Ich hatte schon immer eine gewisse Affinität zu unserem Nachbarland Österreich. Die schöne Bergwelt, Kaffeehäuser, schöne Städte, die österreichische Küche und nicht zuletzt die feschen Österreicher. Vielleicht eine angeborene Schwäche, da meine Oma eine Tirolerin war? Wie praktisch, dass im Online Dating Portal der Suchradius beliebig verschiebbar ist, das Angebot vom Tiroler bis zum Salzburger recht vielversprechend scheint und ich sogar fündig werde. In Zeiten ohne Corona kein Problem. Doch jetzt?

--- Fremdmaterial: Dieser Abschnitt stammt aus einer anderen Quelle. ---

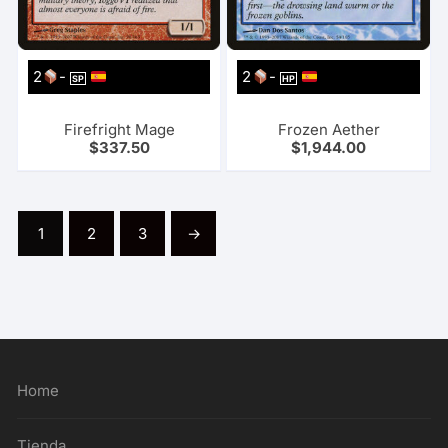
2
-
2
-
SP
HP
Firefright Mage
Frozen Aether
$
337.50
$
1,944.00
1
2
3
→
Home
Tienda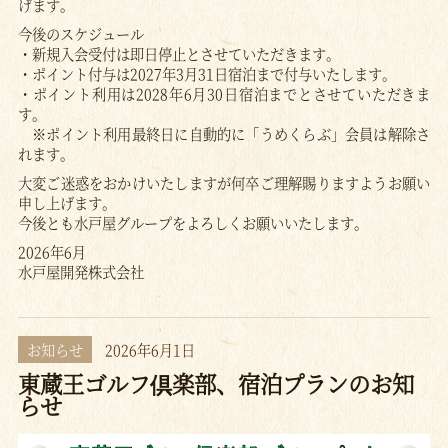
げます。
今後のスケジュール
・新規入会受付は即日停止とさせていただきます。
・ポイント付与は2027年3月31日宿泊まで付与いたします。
・ポイント利用は2028年6月30日宿泊までとさせていただきま
す。
※ポイント利用最終日に自動的に「うめくらぶ」会員は解除さ
れます。
大変ご迷惑をおかけいたしますが何卒ご理解賜りますようお願い
申し上げます。
今後とも水戸屋グループをよろしくお願いいたします。
2026年6月
水戸屋開発株式会社
お知らせ
2026年6月1日
東蔵王ゴルフ倶楽部、宿泊プランのお知
らせ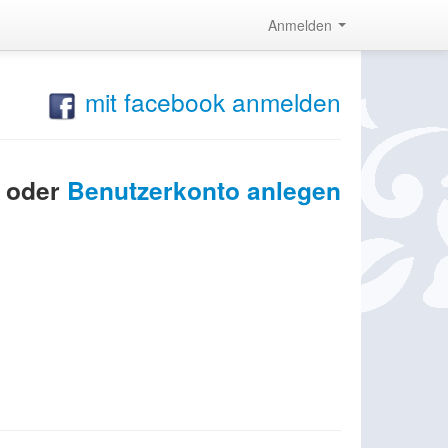
Anmelden
mit facebook anmelden
oder
Benutzerkonto anlegen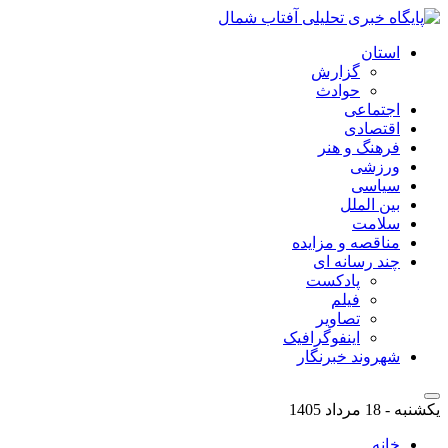
استان
گزارش
حوادث
اجتماعی
اقتصادی
فرهنگ و هنر
ورزشی
سیاسی
بین الملل
سلامت
مناقصه و مزایده
چند رسانه ای
پادکست
فیلم
تصاویر
اینفوگرافیک
شهروند خبرنگار
یکشنبه - 18 مرداد 1405
خانه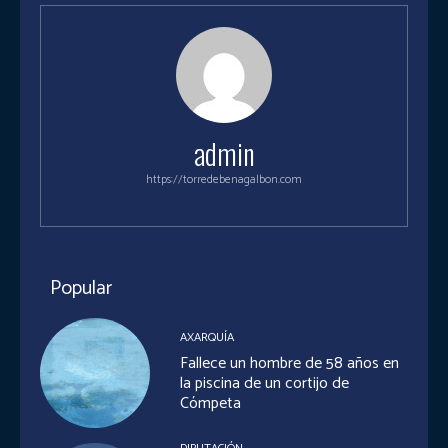
admin
https://torredebenagalbon.com
Popular
AXARQUÍA
Fallece un hombre de 58 años en
la piscina de un cortijo de
Cómpeta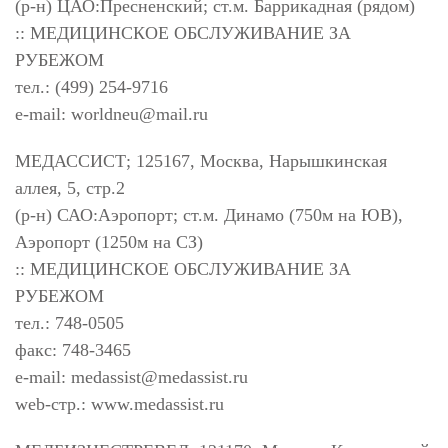
(р-н) ЦАО:Пресненский; ст.м. Баррикадная (рядом)
:: МЕДИЦИНСКОЕ ОБСЛУЖИВАНИЕ ЗА
РУБЕЖОМ
тел.: (499) 254-9716
e-mail:
worldneu@mail.ru
МЕДАССИСТ; 125167, Москва, Нарышкинская
аллея, 5, стр.2
(р-н) САО:Аэропорт; ст.м. Динамо (750м на ЮВ),
Аэропорт (1250м на СЗ)
:: МЕДИЦИНСКОЕ ОБСЛУЖИВАНИЕ ЗА
РУБЕЖОМ
тел.: 748-0505
факс: 748-3465
e-mail:
medassist@medassist.ru
web-стр.: www.medassist.ru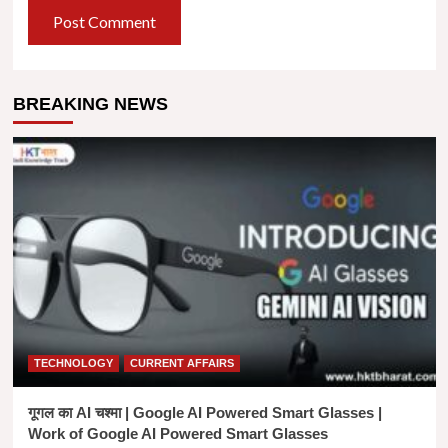
BREAKING NEWS
TECHNOLOGY
CURRENT AFFAIRS
गूगल का AI चश्मा | Google AI Powered Smart Glasses |
Work of Google AI Powered Smart Glasses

Mitten in meinen grenzüberschreitenden Aktivitäten der erste Lockdown: Grenzen geschlossen. Schnell kommt ein Gefühl, ja, fast der Romantik auf. Die Sehnsucht nach dem Unerreichbaren hat ihren Reiz. Umso schneller aber auch die Ernüchterung: Treffen unmöglich. Was folgt sind Burschen, die sich hinter der Grenze verstecken und dadurch über sich hinaus wachsen in großen Worten, denen keine Taten folgen. Männer, die mich wegen meinem Wohnort hinter der Grenze löschen wie ungeeignete Ware und waghalsige Pläne, die grüne Grenze zu überschreiten. Aber auch der Ritter auf dem weißen Pferd taucht auf und steht auf der anderen Seite des Grabens, bereit, Bayern zu erobern. Ich bin fassungslos, kann es nicht glauben, wie schnell es vorbei ist mit Einheit und Grenzenlosigkeit. Irgendwann bin ich im Besitz der Unterlagen, die meine Grenzgänge legalisieren, aber nie ohne ein mulmiges Gefühl im Bauch. Bundesheer auf der einen, deutsche Polizisten auf der anderen Seite. Unterschiedlichste, bis keine Infos darüber, was erlaubt ist. Erfassung der Einreise- und Ausreisezeit. Schleierfahnder überall. Ich fühle mich wie ein Verbrecher. Bis heute hat mich dieses Gefühl nicht ganz verlassen, wenn ich die bewaffneten "Grenzer" passiere. Noch mehr aber macht es mich traurig, was innerhalb so kurzer Zeit mit uns und unserer grenzenlosen Freiheit passiert ist. Ich fühle mich eingesperrt und entmündigt. Heute, fast ein Jahr später, befinden wir uns im zweiten Lockdown, Ende ungewiss. Herr Söder und Herr Kurz halten nicht mehr viel von Nachbarschaft. Aber liebe Österreicher, lassen wir uns nicht beirren und halten wir zusammen! Nur die Liebe zählt! - Auch zwischen Bayern und Österreich!